Honestly I don’t really think I had any failures in 2018, just things that didn’t go in the direction I thought they would. I had wanted to write the first draft of a non-fiction, motivational book. I made some good headway on it but ultimately didn’t finish that because of a change of heart. Still TBD if that will ever see the light of day or if I’ll just repurpose those as blog posts.
6. What other hardships did you face?
I really can’t think of much happening last year as a “hardship.” Some things were hard, but they ultimately led to good things.
7. Did you suffer illness or injury?
Just a random cold here or there. Nothing to write home about.
8. What did you get really, really, really excited about?
- Our California trip and the chance to wear my Minnie Mouse ears again at Disney Land
- How long my hair was at my 2 year check up and being able to defuse it once again.
9. Compared to this time last year, are you:
- Happier or sadder? Happier (which is funny because I said happier last year and looking back, I was happier than the year before – yes, but not as happy as I am now. This might be peak happiness)
- Thinner or fatter? Well technically neither but I am heavier than last year – but it’s not fat, it’s more muscle…or so I tell myself 😉
- Richer or poorer? Somewhat richer I guess.
10. What do you wish you’d done more of?
- More assisted pull-ups. Maybe I’d be able to do a real one by now if I had done more of those. 🙂
- Read more books
- More walks with Max
11. What do you wish you’d done less of?
- Scrolling through instagram
- Worrying about things outside of my control (I had that last year too – I feel like that’s just a year to year constant)
12. Do you hate anyone now that you didn’t hate this time last year?
13. What was your favorite show?
- Game of Thrones – same as last year
- Superstore – same as last year
- Schitt’s Creek – NEW!
14. What was the best book you read?
- You are a Badass – how to stop doubting your greatness and start living an awesome life
15. What one thing would have made your year immeasurably more satisfying?

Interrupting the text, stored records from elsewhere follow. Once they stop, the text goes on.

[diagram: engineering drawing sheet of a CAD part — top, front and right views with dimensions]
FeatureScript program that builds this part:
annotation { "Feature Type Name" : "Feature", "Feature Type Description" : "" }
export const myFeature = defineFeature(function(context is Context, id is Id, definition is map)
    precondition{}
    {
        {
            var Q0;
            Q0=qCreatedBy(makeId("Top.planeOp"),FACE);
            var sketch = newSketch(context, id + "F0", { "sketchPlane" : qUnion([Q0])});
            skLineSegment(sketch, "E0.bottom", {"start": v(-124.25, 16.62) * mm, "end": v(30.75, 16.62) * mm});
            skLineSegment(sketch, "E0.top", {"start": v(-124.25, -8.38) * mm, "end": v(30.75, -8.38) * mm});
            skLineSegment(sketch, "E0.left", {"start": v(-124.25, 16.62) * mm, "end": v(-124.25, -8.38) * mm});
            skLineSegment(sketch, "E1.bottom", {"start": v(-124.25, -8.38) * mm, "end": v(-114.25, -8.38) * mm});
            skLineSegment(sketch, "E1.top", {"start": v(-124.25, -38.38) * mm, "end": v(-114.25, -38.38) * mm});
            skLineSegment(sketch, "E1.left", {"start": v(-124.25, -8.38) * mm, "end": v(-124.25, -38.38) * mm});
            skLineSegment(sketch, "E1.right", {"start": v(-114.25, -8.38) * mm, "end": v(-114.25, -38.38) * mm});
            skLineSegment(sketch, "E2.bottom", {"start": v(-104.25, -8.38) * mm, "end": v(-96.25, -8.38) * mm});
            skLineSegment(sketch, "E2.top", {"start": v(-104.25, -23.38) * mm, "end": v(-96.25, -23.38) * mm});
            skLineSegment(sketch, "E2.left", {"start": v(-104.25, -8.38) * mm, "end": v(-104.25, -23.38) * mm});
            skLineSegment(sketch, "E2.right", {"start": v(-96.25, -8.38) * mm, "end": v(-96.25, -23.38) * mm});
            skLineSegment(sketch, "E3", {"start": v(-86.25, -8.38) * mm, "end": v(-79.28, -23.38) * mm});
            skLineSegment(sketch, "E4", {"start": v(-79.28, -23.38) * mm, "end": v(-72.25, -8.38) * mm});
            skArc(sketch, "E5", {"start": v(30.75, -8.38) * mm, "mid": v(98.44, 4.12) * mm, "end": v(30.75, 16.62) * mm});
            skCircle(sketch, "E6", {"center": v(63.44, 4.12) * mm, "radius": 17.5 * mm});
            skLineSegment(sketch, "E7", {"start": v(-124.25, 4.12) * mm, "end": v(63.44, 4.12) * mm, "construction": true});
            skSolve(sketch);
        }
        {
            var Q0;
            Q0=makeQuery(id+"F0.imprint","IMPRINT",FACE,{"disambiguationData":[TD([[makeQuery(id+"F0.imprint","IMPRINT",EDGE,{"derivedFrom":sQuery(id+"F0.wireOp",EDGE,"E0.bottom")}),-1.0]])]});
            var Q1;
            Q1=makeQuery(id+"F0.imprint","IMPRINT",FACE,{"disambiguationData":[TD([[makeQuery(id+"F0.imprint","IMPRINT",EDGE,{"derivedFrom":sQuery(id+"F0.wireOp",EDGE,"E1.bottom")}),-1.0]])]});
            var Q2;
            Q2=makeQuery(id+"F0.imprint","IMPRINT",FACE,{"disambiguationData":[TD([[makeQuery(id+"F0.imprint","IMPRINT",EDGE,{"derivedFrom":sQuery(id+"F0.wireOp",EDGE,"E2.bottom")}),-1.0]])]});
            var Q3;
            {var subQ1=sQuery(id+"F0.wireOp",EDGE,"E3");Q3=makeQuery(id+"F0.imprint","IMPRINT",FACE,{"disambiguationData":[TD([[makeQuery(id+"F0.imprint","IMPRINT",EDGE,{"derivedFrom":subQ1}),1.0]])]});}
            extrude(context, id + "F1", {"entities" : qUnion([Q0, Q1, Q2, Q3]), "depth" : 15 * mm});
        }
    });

Nothing. It was a pretty good year.
16. What kept you sane?
Quiet time and not over-extending myself.
17. What valuable life lesson did you learn this year?
- Patience leads to good things
- It’s okay to say no.
18. What is a quote that sums up your year?
“If they can’t see your magic, take it back and be gone.” (from my last post)
So that’s it. That’s me at 36. Thanks for sticking with me this far!